Source text |
The high life was on tap the following day, our “rest day”, as we sampled the Tahoe-Donner trail system with the singletrack sommelier from Ibis Cycles. We gathered supplies to prepare for the Rubicon, then partied late into the night. Chuck, Chappy, and Kurt made for rousing dinner companions, but eventually we crashed, knowing we had to be prepared for another day of riding.
The allure of hot showers and soft beds was difficult to escape, but our odyssey continued onward the next day from Truckee to Tahoe. We mega-relaxed in the clear waters of Lake Tahoe. Then we hit the Rubicon. Here’s a little history: the Rubicon Trail was originally a Native American trail. It was filled with gravel and became a roadway for Model A travel at the turn of the 20th century. After several decades of disuse it became a popular postwar recreation destination using capable 4-wheel drive Jeeps. Since then, it has become a legendary proving ground for rock crawlers. We happened to be riding the Rubicon just a few days before the 64th annual Jeepers Jamboree, so we encountered all sorts of badass wheelers on our journey west and stopped to watch them conquer obstacles on Little Sluice and Cadillac Hill.
Bikepacking the Rubicon was stupid, especially on a drop-bar bike with 43c tires at 60psi. But somehow I managed to make it through without flatting or breaking myself or my bike. Jason and Jay were both on Sycip hardtails with 27.5 WTB Nanos, and they were both able to ride just a few more sections than me. Luckily, the scenery was worth every bit of pain. There were several high alpine lakes with moonstone-clear water, surrounded by healthy pines and wildlife, and we took every opportunity we could to strip off our sweaty gear and go for an invigorating dip in the water. Almost paradise.
The second day on the Rubicon ended at the beginning of the 4×4 course, on polished granite slickrock that provided plenty of opportunities for carving bowls, traversing slabs, and screwing around. We emerged amidst a gathering of rock crawlers of all types, bummed three ice-cold Silver Bullets, and then hit the road again. After a brief beer stop at the redneck haven known as Uncle Tom’s Cabin, then another brief stop at a Clamper bar in Georgetown, we poached a campsite in Coloma. As we set up camp and dipped in the American River, a glowing iridescent meteor arced slowly through the night sky, accompanied by a shower of sparks tracing its path. Whether it was aliens, nuclear war, or Chinese space junk burning up in the atmosphere, we didn’t care. Time for sleep.

Assignment 1 |
Answer these from the bikepacking account:
(a) What tire size and pressure were on the drop-bar bike?
(b) What bikes did Jason and Jay ride?
(c) In what town did the group poach a campsite?
Assignment 2 | Carry the bikepacking account forward, starting after its last sentence.
The items after this have nothing to do with the bikepacking account.

Provided material |
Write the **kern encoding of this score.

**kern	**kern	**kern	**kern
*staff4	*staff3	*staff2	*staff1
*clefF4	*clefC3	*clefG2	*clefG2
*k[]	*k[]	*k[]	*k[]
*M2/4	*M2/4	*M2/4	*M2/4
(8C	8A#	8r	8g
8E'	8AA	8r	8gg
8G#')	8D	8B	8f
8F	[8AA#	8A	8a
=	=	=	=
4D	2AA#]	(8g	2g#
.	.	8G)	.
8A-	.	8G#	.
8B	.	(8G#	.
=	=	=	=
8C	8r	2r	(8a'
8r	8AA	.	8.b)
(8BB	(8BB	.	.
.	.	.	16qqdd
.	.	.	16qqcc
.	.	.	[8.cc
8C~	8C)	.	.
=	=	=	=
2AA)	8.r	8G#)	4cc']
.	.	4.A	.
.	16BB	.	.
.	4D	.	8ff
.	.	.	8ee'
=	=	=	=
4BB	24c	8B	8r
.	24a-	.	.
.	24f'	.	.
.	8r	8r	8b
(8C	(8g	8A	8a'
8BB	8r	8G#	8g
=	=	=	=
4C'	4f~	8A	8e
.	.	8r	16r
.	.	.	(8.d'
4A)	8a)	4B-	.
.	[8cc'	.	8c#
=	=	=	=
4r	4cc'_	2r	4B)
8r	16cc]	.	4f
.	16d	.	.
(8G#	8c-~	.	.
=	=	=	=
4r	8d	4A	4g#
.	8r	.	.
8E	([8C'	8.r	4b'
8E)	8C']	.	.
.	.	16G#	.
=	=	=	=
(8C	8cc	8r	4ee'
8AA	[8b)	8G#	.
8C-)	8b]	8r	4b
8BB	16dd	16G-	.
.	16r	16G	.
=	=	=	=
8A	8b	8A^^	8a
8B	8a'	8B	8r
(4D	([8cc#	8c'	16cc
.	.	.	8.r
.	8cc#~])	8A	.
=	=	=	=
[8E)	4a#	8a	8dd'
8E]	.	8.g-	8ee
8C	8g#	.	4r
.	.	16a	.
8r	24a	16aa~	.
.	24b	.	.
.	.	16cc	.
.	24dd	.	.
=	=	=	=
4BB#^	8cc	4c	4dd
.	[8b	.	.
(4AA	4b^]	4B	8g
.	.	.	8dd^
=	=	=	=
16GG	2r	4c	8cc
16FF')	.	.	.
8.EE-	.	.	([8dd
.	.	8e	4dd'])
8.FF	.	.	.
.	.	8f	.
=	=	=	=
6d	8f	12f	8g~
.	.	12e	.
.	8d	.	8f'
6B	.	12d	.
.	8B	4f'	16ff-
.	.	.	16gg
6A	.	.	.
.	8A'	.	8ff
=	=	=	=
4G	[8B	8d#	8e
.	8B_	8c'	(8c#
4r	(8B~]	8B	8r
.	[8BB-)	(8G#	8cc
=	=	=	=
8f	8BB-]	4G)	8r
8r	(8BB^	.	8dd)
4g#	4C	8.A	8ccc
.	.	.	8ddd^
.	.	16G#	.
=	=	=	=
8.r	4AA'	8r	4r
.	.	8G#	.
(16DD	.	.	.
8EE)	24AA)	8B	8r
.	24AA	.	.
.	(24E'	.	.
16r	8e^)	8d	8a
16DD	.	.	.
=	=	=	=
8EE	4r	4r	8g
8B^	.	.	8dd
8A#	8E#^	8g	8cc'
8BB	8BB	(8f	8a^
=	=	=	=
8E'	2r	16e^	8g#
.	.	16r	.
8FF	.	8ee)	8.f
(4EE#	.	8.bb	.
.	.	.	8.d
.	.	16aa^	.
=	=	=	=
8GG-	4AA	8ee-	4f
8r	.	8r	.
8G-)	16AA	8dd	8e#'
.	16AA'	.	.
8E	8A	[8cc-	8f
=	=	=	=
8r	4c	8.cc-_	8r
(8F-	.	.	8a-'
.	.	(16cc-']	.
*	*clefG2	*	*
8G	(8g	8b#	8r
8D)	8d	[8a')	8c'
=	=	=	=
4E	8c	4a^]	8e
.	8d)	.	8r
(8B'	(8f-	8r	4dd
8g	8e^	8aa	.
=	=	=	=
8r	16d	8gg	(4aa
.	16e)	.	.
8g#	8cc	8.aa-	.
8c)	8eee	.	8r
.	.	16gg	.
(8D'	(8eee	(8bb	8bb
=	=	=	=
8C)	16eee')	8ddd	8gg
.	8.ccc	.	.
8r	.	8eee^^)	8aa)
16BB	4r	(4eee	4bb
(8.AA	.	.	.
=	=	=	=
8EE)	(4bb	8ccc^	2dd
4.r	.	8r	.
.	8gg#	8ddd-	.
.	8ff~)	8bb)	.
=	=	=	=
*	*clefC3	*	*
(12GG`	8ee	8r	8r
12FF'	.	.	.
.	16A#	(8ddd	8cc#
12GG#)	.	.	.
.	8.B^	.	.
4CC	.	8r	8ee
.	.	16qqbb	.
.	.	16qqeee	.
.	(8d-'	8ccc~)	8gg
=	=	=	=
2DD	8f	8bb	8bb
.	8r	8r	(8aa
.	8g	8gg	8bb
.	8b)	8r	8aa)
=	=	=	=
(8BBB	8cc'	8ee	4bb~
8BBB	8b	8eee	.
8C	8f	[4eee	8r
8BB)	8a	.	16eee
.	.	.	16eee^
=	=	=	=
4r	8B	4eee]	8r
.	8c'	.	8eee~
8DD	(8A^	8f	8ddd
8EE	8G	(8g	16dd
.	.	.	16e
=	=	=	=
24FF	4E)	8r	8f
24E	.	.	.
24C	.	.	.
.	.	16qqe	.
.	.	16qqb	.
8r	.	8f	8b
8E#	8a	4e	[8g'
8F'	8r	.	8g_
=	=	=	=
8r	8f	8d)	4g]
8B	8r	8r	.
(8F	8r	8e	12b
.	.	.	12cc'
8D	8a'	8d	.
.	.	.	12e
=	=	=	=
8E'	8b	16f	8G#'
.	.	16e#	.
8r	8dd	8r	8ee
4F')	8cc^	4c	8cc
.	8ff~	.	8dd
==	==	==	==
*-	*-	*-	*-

Expected output 1 |
(a) 43c tires at 60psi.
(b) Sycip hardtails with 27.5 WTB Nanos.
(c) Coloma.

Expected output 2 |
We retraced our steps from Folsom to Davis. A pair of barn owls in a tree danced to the mandolinist jamming on a restaurant patio, and we watched the birds in childlike wonder for a while as we enjoyed shaved ice and let the cool night air settle on the valley. Then we set out for Winters. We considered a hotel for the night, but as it turned out there aren’t any hotels in Winters, so we made camp in a baseball dugout on the high school campus and fell asleep to the rhythmic clicking of sprinklers.
The final leg of the TransCali flew by, and before we knew it we were making the final road ascent over Spring Mountain to Santa Rosa. We beelined to our local pub, where it had all began, for celebratory pints amongst friends. Seven days, 500 miles, and just under 40k feet of climbing. TransCali was in the bag.
The only thing I would’ve changed, if I were to do it all over again, would be to ride a proper mountain bike with enough suspension to tame that nasty Rubicon. But at the end of the day, a bike is just a tool, and one’s most valuable tool is their mindset. In the words of Buckaroo Banzai, “No matter where you go, there you are.” The ability to smile through the pain, to enjoy the company of one’s companions, these are two things that make a trip worth taking. Thanks to my road dogs Jason and Jay for making the TransCalifornia a trip I’ll never forget.